L’Histoire nous apprend que l’humanité n’évolue significativement que quand elle a  vraiment peur : elle  met alors d’abord en place   des mécanismes de défense ; parfois intolérables (des boucs émissaires et des totalitarismes) ; parfois futiles (de la distraction) ; parfois   efficaces  (des thérapeutiques,   écartant si nécessaires tous les principes moraux antérieurs).  Puis, une fois la crise passée,  elle transforme ces  mécanismes  pour les rendre compatibles avec  la liberté individuelle, et  les inscrire dans  une politique de santé démocratique.

La pandémie qui commence pourrait   déclencher une de ces peurs structurantes.

Si elle n’est pas plus grave que les deux précédentes  peurs liés à un risque de pandémie (la crise de la  vache folle de 2001 en Grande Bretagne et  celle de  la grippe aviaire de 2003 en Chine),  elle  aura d’abord  des conséquences économiques  significatives ( chute des transports  aériens, baisse  du tourisme et du prix du  pétrole  )  ; elle  coutera environ 2 millions de dollars par personne contaminée et fera baisser les marchés boursiers d’environ  15% ; son impact sera très bref (le taux de croissance chinois n’a baissé que pendant  le deuxième  trimestre de 2003, pour exploser à la hausse au troisième)  ; elle aura aussi des conséquences en matière d’organisation (En 2003, des mesures policières très rigoureuses ont été prises dans toute l’Asie ; l’Organisation Mondiale de la Santé a   mis en place des  procédures mondiales d’alerte ; et  certains pays, en particulier la France et le Japon, ont constitué des réserves considérables de médicaments et de masques).

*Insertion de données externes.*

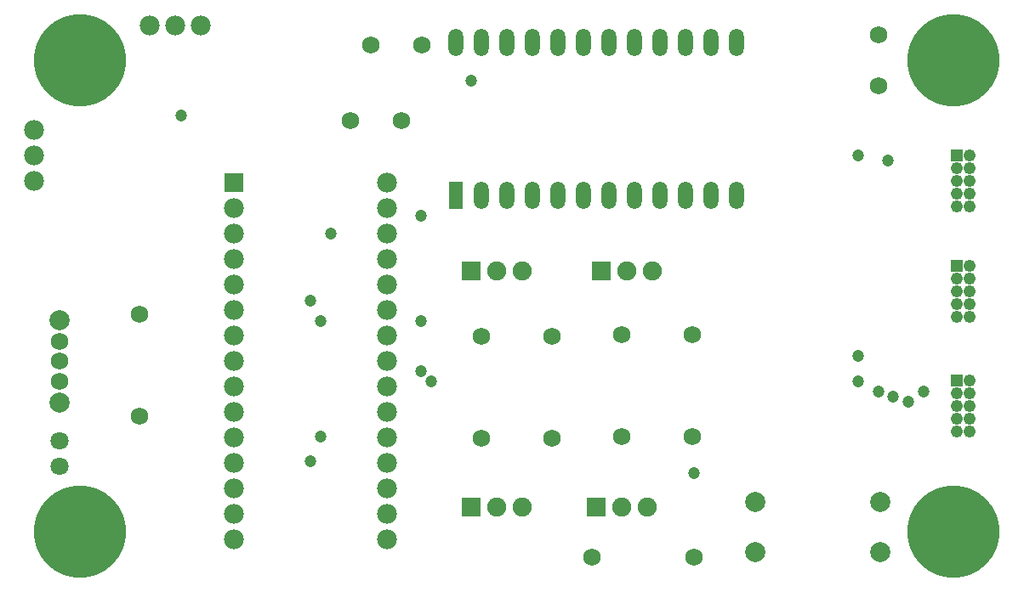
<source format=gbs>
G04 Layer_Color=8150272*
%FSLAX43Y43*%
%MOMM*%
G71*
G01*
G75*
%ADD34C,1.727*%
%ADD35C,1.903*%
%ADD36R,1.903X1.903*%
%ADD37C,2.003*%
%ADD38R,1.219X1.219*%
%ADD39C,1.219*%
%ADD40R,1.473X2.743*%
%ADD41O,1.473X2.743*%
%ADD42C,1.981*%
%ADD43R,1.981X1.981*%
%ADD44C,9.203*%
%ADD45C,1.803*%
%ADD46C,1.203*%
D34*
X67660Y4000D02*
D03*
X57500D02*
D03*
X46500Y26000D02*
D03*
Y15840D02*
D03*
X53500Y26000D02*
D03*
Y15840D02*
D03*
X60500Y16000D02*
D03*
Y26160D02*
D03*
X67500Y16000D02*
D03*
Y26160D02*
D03*
X12500Y28160D02*
D03*
Y18000D02*
D03*
X4500Y21481D02*
D03*
Y23487D02*
D03*
Y25494D02*
D03*
X40540Y55000D02*
D03*
X35460D02*
D03*
X38540Y47500D02*
D03*
X33460D02*
D03*
X86000Y50960D02*
D03*
Y56040D02*
D03*
D35*
X50540Y32500D02*
D03*
X48000D02*
D03*
X63540D02*
D03*
X61000D02*
D03*
X50540Y9000D02*
D03*
X48000D02*
D03*
X63040D02*
D03*
X60500D02*
D03*
D36*
X45460Y32500D02*
D03*
X58460D02*
D03*
X45460Y9000D02*
D03*
X57960D02*
D03*
D37*
X4500Y19398D02*
D03*
Y27602D02*
D03*
X73750Y9500D02*
D03*
X86250D02*
D03*
X73750Y4500D02*
D03*
X86250D02*
D03*
D38*
X93865Y44040D02*
D03*
Y21540D02*
D03*
Y33040D02*
D03*
D39*
X95135Y44040D02*
D03*
X93865Y42770D02*
D03*
X95135D02*
D03*
X93865Y41500D02*
D03*
X95135D02*
D03*
X93865Y40230D02*
D03*
X95135D02*
D03*
X93865Y38960D02*
D03*
X95135D02*
D03*
Y21540D02*
D03*
X93865Y20270D02*
D03*
X95135D02*
D03*
X93865Y19000D02*
D03*
X95135D02*
D03*
X93865Y17730D02*
D03*
X95135D02*
D03*
X93865Y16460D02*
D03*
X95135D02*
D03*
Y33040D02*
D03*
X93865Y31770D02*
D03*
X95135D02*
D03*
X93865Y30500D02*
D03*
X95135D02*
D03*
X93865Y29230D02*
D03*
X95135D02*
D03*
X93865Y27960D02*
D03*
X95135D02*
D03*
D40*
X44000Y40000D02*
D03*
D03*
D41*
X46540D02*
D03*
X49080D02*
D03*
X51620D02*
D03*
X54160D02*
D03*
X56700D02*
D03*
X59240D02*
D03*
X61780D02*
D03*
X64320D02*
D03*
X66860D02*
D03*
X69400D02*
D03*
X71940D02*
D03*
X44000Y55240D02*
D03*
X46540D02*
D03*
X49080D02*
D03*
X51620D02*
D03*
X54160D02*
D03*
X56700D02*
D03*
X59240D02*
D03*
X61780D02*
D03*
X64320D02*
D03*
X66860D02*
D03*
X69400D02*
D03*
X71940D02*
D03*
X46540Y40000D02*
D03*
X49080D02*
D03*
X51620D02*
D03*
X54160D02*
D03*
X56700D02*
D03*
X59240D02*
D03*
X61780D02*
D03*
X64320D02*
D03*
X66860D02*
D03*
X69400D02*
D03*
X71940D02*
D03*
X44000Y55240D02*
D03*
X46540D02*
D03*
X49080D02*
D03*
X51620D02*
D03*
X54160D02*
D03*
X56700D02*
D03*
X59240D02*
D03*
X61780D02*
D03*
X64320D02*
D03*
X66860D02*
D03*
X69400D02*
D03*
X71940D02*
D03*
D42*
X37120Y38740D02*
D03*
Y36200D02*
D03*
Y33660D02*
D03*
Y31120D02*
D03*
Y28580D02*
D03*
Y26040D02*
D03*
Y23500D02*
D03*
Y20960D02*
D03*
Y18420D02*
D03*
Y15880D02*
D03*
Y13340D02*
D03*
Y10800D02*
D03*
Y8260D02*
D03*
Y5720D02*
D03*
X21880D02*
D03*
Y8260D02*
D03*
Y10800D02*
D03*
Y13340D02*
D03*
Y15880D02*
D03*
Y18420D02*
D03*
Y20960D02*
D03*
Y23500D02*
D03*
Y26040D02*
D03*
Y28580D02*
D03*
Y31120D02*
D03*
Y33660D02*
D03*
X37120Y41280D02*
D03*
X21880Y36200D02*
D03*
Y38740D02*
D03*
X18580Y57000D02*
D03*
X16040D02*
D03*
X13500D02*
D03*
X2000Y46580D02*
D03*
Y44040D02*
D03*
Y41500D02*
D03*
D43*
X21880Y41280D02*
D03*
D44*
X93500Y53500D02*
D03*
Y6500D02*
D03*
X6500Y53500D02*
D03*
Y6500D02*
D03*
D45*
X4500Y15603D02*
D03*
Y13063D02*
D03*
D46*
X31500Y36200D02*
D03*
X30500Y27500D02*
D03*
X16635Y48000D02*
D03*
X40500Y22500D02*
D03*
X41500Y21500D02*
D03*
X53500Y26000D02*
D03*
X46500Y26000D02*
D03*
X30500Y16000D02*
D03*
X29500Y13500D02*
D03*
Y29500D02*
D03*
X90500Y20500D02*
D03*
X89000Y19500D02*
D03*
X87500Y20000D02*
D03*
X86000Y20500D02*
D03*
X84000Y21500D02*
D03*
Y24000D02*
D03*
Y44000D02*
D03*
X87000Y43500D02*
D03*
X67660Y12340D02*
D03*
X40500Y27500D02*
D03*
Y38000D02*
D03*
X45500Y51500D02*
D03*
M02*

</source>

Si elle est un peu plus grave, ce qui est  possible, puisqu’elle est transmissible par  l’homme, elle aura des conséquences véritablement planétaires : économiques  ( les modèles laissent  à penser  que cela  pourrait  entrainer une perte  de 3 trillions de dollars, soit  une baisse de 5% du PIB mondial)  et  politiques  (  en raison des risques de contagion, les  pays du Nord auront intérêt à ce que ceux du Sud ne soient pas malades et  ils devront  faire en sorte que les plus pauvres aient accès aux médicaments aujourd’hui stockés pour les seuls  plus riches) ; une pandémie majeure fera  alors  surgir,  mieux qu’aucun discours humanitaire ou écologique,   la prise de conscience de  la nécessité  d’un  altruisme, au moins intéressé.

Et,  même si, comme il  faut  évidemment l’espérer, cette crise n’est  très  grave, il ne faudra pas oublier , comme pour la crise économique, d’en tirer les leçons,   pour qu’avant la prochaine, inévitable, on mette en place des mécanismes de prévention et de contrôle et des processus logistiques de  distribution équitable des médicaments et de vaccins.  On devra  pour cela mettre en place une police mondiale, un stockage mondial et donc  une fiscalité mondiale.  On en viendra alors, beaucoup plus vite  que ne l’aurait permis la  seule raison économique, à mettre en place les bases d’un véritable gouvernement mondial.   C’est d’ailleurs par l’hôpital  qu’à commencé en France au 17ème siècle la mise en place d’un véritable Etat.

En attendant,   on  pourrait au moins espérer la mise en œuvre d’une véritable  politique européenne sur le sujet.  Mais là  encore,  comme sur tant d’autres sujets, Bruxelles est muet.